* [Directions] Present the rows below as a Markdown table with the columns "No." and "Line", numbering each line in order and leaving out blank lines. Omit the pictures from the table.

* * *

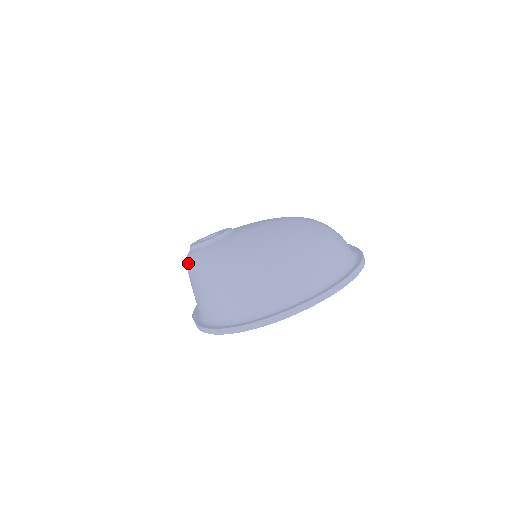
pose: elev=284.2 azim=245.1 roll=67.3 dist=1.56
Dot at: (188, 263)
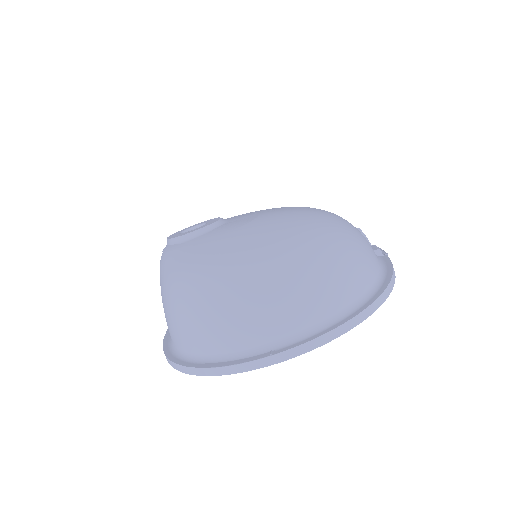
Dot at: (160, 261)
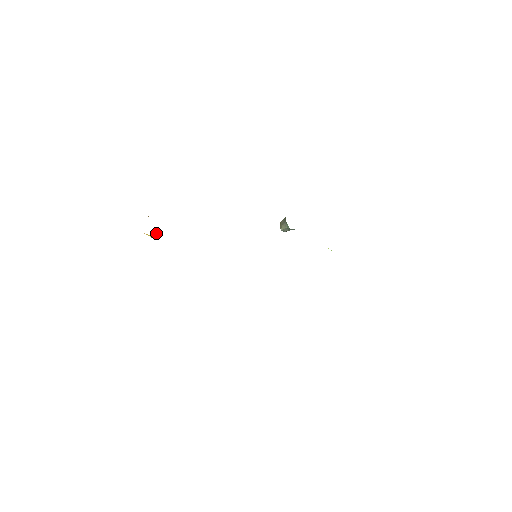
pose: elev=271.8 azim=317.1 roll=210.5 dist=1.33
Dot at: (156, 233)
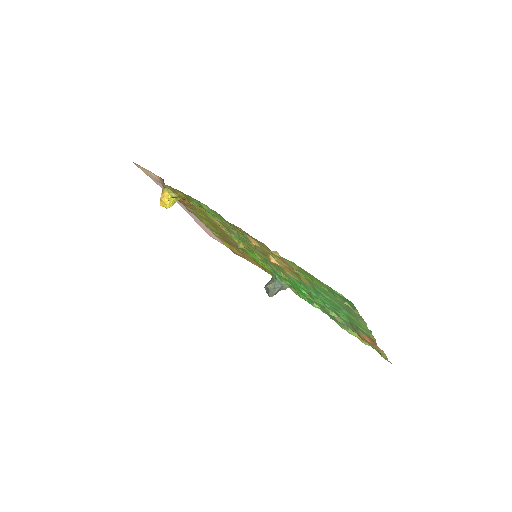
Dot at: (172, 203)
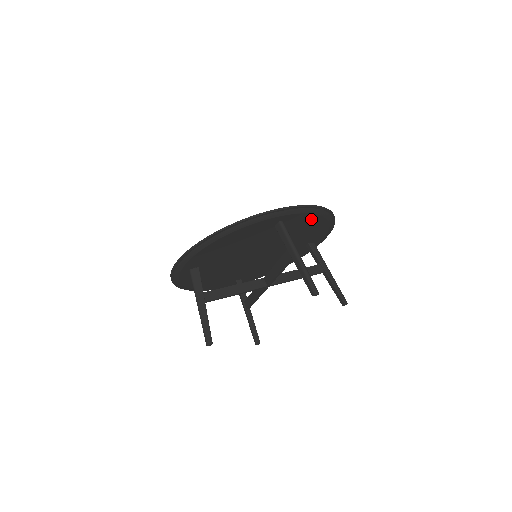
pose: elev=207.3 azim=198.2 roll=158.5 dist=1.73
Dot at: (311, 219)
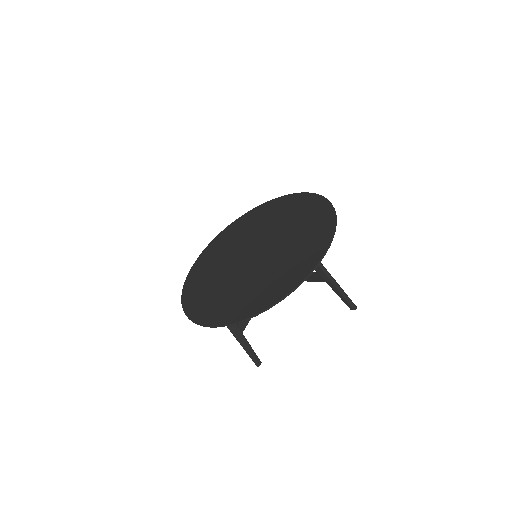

* * *

* [Reply]
| No. | Line |
|---|---|
| 1 | pose: elev=284.2 azim=245.1 roll=67.3 dist=1.56 |
| 2 | Dot at: (188, 263) |
| 3 | Dot at: (160, 261) |
| 4 | pose: elev=271.8 azim=317.1 roll=210.5 dist=1.33 |
| 5 | Dot at: (156, 233) |
| 6 | Dot at: (172, 203) |
| 7 | pose: elev=207.3 azim=198.2 roll=158.5 dist=1.73 |
| 8 | Dot at: (311, 219) |